Note 4 —Debt and Shareholders
Equity
On April 5, 2012, the Company
entered into a new revolving loan agreement with HSBC Bank, N.A. In conjunction with signing the new revolving loan agreement,
the Company ended its agreement with Wells Fargo and used funds borrowed under the new loan agreement to pay all amounts then outstanding
under the revolving loan agreement with Wells Fargo Bank.
The new five-year credit
facility provides for increased borrowings of up to an aggregate of $30 million at an interest rate of LIBOR plus 1.75%,
which is 0.25% lower than the interest rate under the former loan agreement with Wells Fargo. All principal amounts
outstanding under the agreement are required to be repaid in a single amount on April 5, 2017, the date the agreement
expires; interest is payable monthly. Funds borrowed under the agreement may be used for working capital, general operating
expenses, share repurchases, acquisitions and certain other purposes. Under the revolving loan agreement, the Company is
required to maintain specific amounts of tangible net worth, a specified debt service coverage ratio, and a fixed charge
coverage ratio. These financial covenants in the new loan agreement are similar to the covenants in the prior agreement with
Wells Fargo.
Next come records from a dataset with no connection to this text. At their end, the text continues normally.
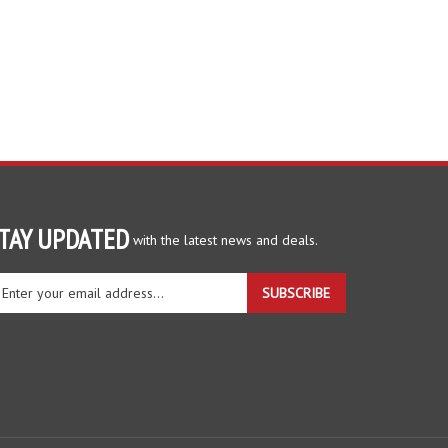
TAY UPDATED
with the latest news and deals.
ter
SUBSCRIBE
ur
ail
dress
gn
r
r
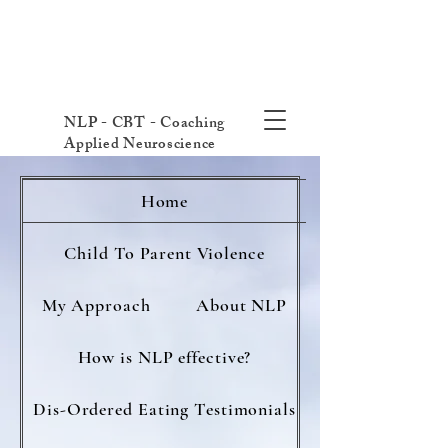
NLP - CBT - Coaching
Applied Neuroscience
Home
Child To Parent Violence
My Approach
About NLP
How is NLP effective?
Dis-Ordered Eating Testimonials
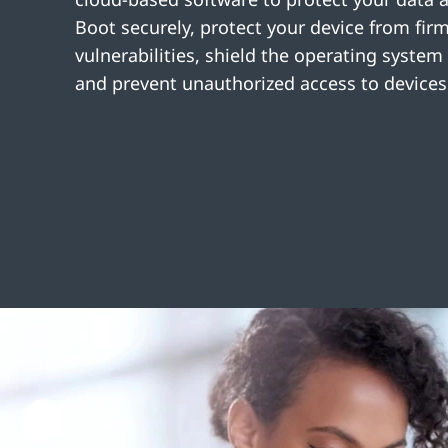
Boot securely, protect your device from fir
vulnerabilities, shield the operating system
and prevent unauthorized access to devices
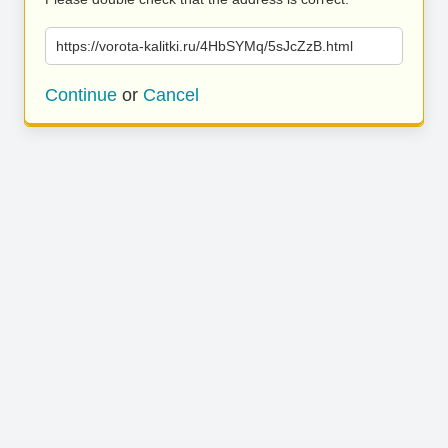
https://vorota-kalitki.ru/4HbSYMq/5sJcZzB.html
Continue
or
Cancel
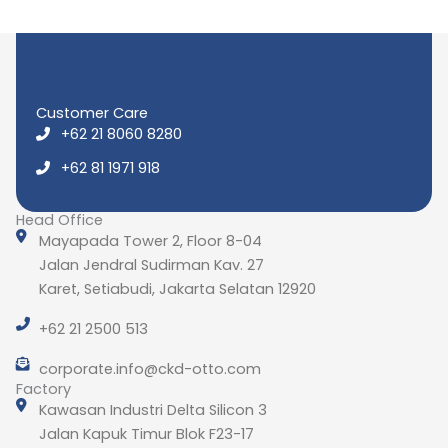
Customer Care
+62 21 8060 8280
+62 81 1971 918
Head Office
Mayapada Tower 2, Floor 8-04
Jalan Jendral Sudirman Kav. 27
Karet, Setiabudi, Jakarta Selatan 12920
+62 21 2500 513
corporate.info@ckd-otto.com
Factory
Kawasan Industri Delta Silicon 3
Jalan Kapuk Timur Blok F23-17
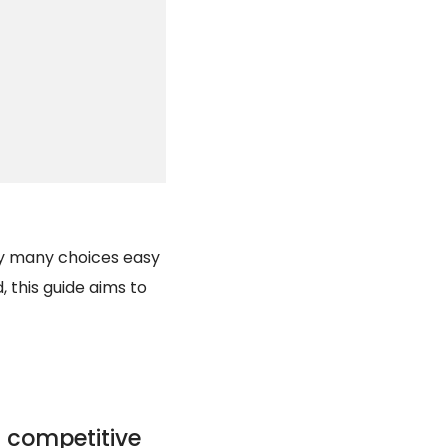
gly many choices easy
, this guide aims to
 competitive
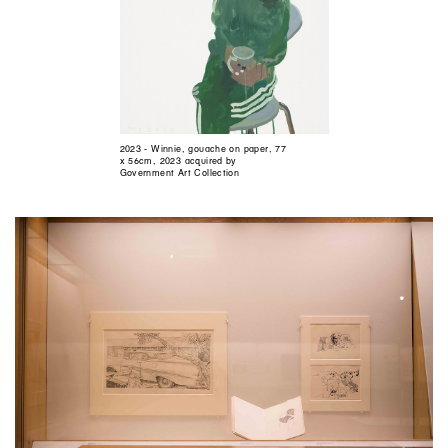
2023 - Winnie, gouache on paper, 77
x 56cm, 2023 acquired by
Government Art Collection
At September 30, 2012 the Company was in compliance with these covenants under the new agreement with HSBC
Bank.
As of September 30, 2012 and
December 31, 2011, the Company had outstanding borrowings of $24,320,828 and $17,568,484, respectively, under the respective revolving
loan agreements.
During the nine months ended September 30, 2012,
the Company issued 5,000 shares of common stock upon the exercise of outstanding stock options and received total proceeds of $21,000. There
were no stock options exercised during the three months ended September 30, 2012.